Canon S90 pics with 'HCB Tri-X' mode ;)

Those are cool, very nice! It's interesting to watch the film only folks get more and more insecure are time goes by and digital technology advances. I don't think the OP ever said that this was better than B&W film yet several people have gone out of their way to say how much better film is. Hmm....


Agreed. The tone of many of the posts has been pretty snobby, which I would expect here but even still. haha.
 
The problem with digital film emulation is:

1-It emulates the look of scanned film, not darkroom printed. And scanned film has no grain, it has aliasing due to the scanning device; this aliasing can be quite different to a wet print and, unfortunately, prints don't scan well.

2-There is NO and absolutely NO such thing as Tri-X "grain", silver fx and all are missing the boat. There is Tri-X in Rodinal, and Tri-x in D76, Tri-x in D76 1+1 at 20o or at 24o, with a lot of agitation or not, and on and on and on.

3-In color, it gets even more complicated as computers have a very very very limited color gamut. Shoot red dominant subjects with slide film, then with digital... you will see the difference. Again, the problem is that if you scan slides you end up with pretty much the same limitations as shooting directly in digital.

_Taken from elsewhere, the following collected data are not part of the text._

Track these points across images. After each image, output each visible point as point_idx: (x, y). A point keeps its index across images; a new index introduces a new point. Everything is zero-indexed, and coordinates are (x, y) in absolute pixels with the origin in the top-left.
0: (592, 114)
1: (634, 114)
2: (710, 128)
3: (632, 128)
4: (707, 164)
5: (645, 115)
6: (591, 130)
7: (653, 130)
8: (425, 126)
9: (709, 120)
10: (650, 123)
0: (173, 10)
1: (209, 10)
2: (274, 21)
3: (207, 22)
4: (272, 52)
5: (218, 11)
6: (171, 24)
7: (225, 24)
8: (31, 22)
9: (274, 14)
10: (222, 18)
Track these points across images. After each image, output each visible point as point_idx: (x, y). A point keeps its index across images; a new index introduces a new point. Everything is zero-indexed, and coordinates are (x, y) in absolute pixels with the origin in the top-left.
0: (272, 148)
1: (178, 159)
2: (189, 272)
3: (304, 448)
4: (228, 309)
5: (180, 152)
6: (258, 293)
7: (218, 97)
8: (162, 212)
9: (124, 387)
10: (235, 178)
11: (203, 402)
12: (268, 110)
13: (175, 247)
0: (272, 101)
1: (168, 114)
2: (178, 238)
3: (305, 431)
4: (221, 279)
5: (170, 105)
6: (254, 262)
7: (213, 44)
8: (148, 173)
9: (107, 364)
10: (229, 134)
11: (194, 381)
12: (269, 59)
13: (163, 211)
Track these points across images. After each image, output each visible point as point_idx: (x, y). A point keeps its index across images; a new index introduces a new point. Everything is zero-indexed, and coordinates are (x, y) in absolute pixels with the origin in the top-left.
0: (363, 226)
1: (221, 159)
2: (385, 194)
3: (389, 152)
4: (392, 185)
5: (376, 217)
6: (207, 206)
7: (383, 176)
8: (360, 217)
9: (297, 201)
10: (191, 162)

Digital is good at what it does best, and it is surely not look like film.

Take digital for what it is, it has a lot of qualities, but those are surely quite different.

K
 
Agreed. The tone of many of the posts has been pretty snobby, which I would expect here but even still. haha.

Sure, if you don't like the pictures, you must be a snob.

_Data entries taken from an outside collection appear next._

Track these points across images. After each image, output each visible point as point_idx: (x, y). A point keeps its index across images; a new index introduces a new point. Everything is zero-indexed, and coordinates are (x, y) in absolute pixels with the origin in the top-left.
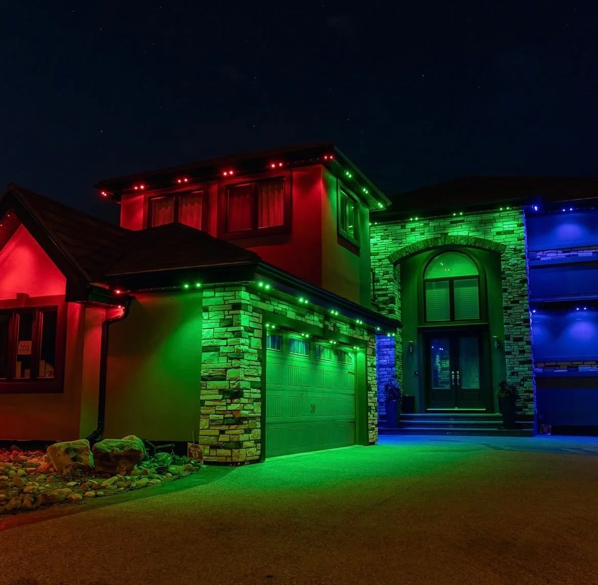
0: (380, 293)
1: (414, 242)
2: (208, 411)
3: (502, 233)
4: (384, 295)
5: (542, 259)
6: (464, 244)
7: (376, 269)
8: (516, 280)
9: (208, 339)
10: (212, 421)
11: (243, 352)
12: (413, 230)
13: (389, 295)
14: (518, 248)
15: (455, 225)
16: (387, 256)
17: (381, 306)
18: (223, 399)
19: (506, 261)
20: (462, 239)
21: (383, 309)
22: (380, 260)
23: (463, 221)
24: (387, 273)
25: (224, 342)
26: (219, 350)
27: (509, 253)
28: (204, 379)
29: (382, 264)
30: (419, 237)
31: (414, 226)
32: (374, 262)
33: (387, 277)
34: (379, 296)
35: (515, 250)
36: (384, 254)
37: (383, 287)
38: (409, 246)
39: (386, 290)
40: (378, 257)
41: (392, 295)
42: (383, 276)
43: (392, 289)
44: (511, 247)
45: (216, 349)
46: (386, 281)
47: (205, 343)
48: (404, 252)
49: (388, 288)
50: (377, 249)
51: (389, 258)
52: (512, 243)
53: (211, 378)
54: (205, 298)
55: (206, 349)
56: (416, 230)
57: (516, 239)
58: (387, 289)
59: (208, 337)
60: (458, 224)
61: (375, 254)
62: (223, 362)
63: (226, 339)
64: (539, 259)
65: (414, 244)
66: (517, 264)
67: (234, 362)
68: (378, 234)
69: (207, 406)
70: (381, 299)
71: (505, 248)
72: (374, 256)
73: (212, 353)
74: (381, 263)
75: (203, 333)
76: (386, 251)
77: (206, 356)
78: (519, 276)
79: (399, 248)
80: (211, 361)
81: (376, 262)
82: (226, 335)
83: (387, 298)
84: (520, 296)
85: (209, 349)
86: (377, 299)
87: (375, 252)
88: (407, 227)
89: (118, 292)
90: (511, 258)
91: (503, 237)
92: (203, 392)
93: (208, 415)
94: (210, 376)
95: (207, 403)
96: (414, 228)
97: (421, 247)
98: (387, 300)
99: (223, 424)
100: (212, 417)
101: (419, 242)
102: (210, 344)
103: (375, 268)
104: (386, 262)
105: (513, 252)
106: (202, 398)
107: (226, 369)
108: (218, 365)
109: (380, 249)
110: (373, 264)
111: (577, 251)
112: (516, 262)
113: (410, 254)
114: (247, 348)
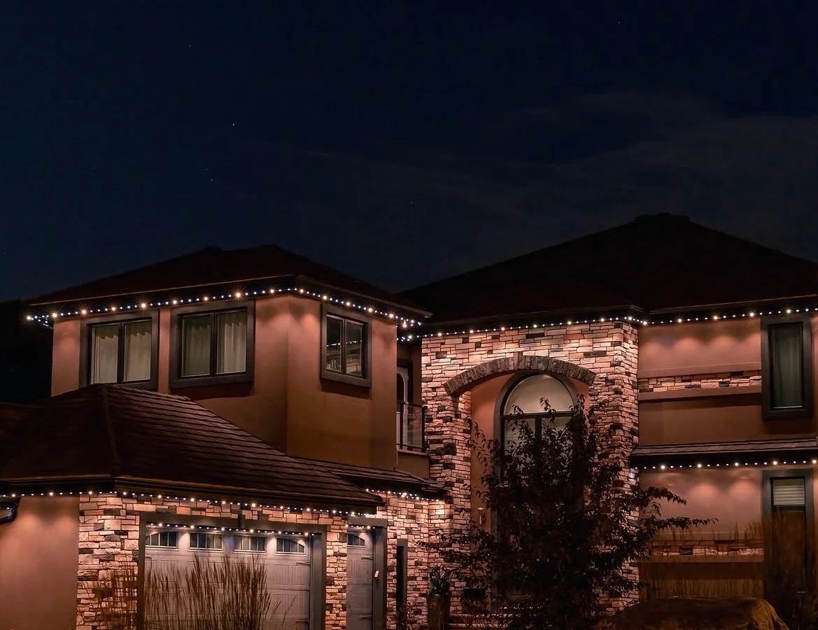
0: (432, 437)
1: (479, 363)
2: (83, 609)
3: (592, 355)
4: (439, 442)
5: (655, 390)
6: (543, 369)
7: (429, 402)
8: (606, 423)
9: (84, 542)
10: (87, 617)
11: (114, 555)
12: (478, 345)
13: (444, 441)
14: (610, 377)
15: (532, 340)
16: (443, 383)
17: (434, 457)
18: (95, 597)
19: (594, 396)
20: (539, 362)
21: (437, 462)
22: (434, 389)
23: (542, 335)
24: (442, 409)
25: (96, 545)
26: (92, 552)
27: (598, 384)
28: (80, 579)
29: (436, 396)
30: (486, 356)
31: (479, 340)
32: (426, 392)
33: (442, 414)
34: (433, 442)
35: (607, 380)
36: (439, 380)
37: (437, 430)
38: (473, 370)
39: (440, 435)
40: (431, 385)
41: (450, 441)
42: (438, 412)
43: (448, 432)
44: (602, 375)
45: (90, 551)
46: (441, 421)
47: (81, 545)
48: (466, 378)
49: (443, 431)
50: (430, 372)
51: (445, 386)
52: (602, 370)
53: (86, 578)
54: (81, 502)
55: (83, 551)
56: (482, 345)
57: (609, 364)
58: (442, 433)
59: (84, 539)
60: (535, 339)
61: (427, 380)
62: (95, 564)
63: (99, 542)
64: (652, 390)
65: (478, 367)
66: (608, 401)
67: (104, 563)
68: (433, 350)
69: (83, 604)
70: (434, 447)
71: (595, 377)
72: (427, 382)
73: (87, 555)
74: (435, 393)
75: (80, 536)
76: (443, 375)
77: (82, 557)
78: (609, 419)
79: (460, 372)
80: (86, 562)
81: (429, 392)
82: (99, 539)
83: (442, 446)
84: (610, 447)
85: (85, 551)
86: (429, 447)
87: (428, 376)
88: (470, 341)
89: (14, 495)
90: (601, 392)
91: (593, 360)
92: (79, 591)
93: (84, 612)
94: (85, 576)
95: (82, 601)
96: (480, 343)
97: (488, 371)
98: (442, 449)
99: (95, 621)
100: (86, 614)
101: (484, 364)
102: (86, 546)
103: (427, 400)
104: (442, 392)
105: (604, 383)
106: (78, 596)
107: (99, 570)
108: (92, 567)
109: (434, 372)
110: (424, 394)
111: (700, 380)
112: (607, 397)
113: (473, 381)
114: (119, 550)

Anyway, I'm not even film only, I just think digital and film have different uses. Trying to emulate film with digital just seems kinda stupid, because if you want that look: JUST SHOOT FILM!
 
It just looks like digital noise to me. The "grain" is just not consistent enough or tight enough throughout the image. It's just blotchy-ness. If the manufacturer wants to emulate film grain, they would be better off capturing the cleanest image and applying some PS-type filter.

Maybe adding some sharpening to the image would help the effect (?).

Btw, I don't think my dislike of this effect is snobbery, so much as it's just my experience with both film and digital rearing up. It doesn't look like film grain, and it's an undesirable digital artifact. So for me it's a double whammy that offends (for lack of a better word) both my film and digital senses. :)

I think you did pick some good subjects to show the effect (particularly the front of the car which is very Gibson-like--as someone noted earlier).

/
 
Personally, I wish there was a way to turn off/on the grain effect at will. The tonality that mode gives works quite well for me in a lot of settings, but the grain can sometimes be a bit overpowering - regardless of it's relative "authenticity".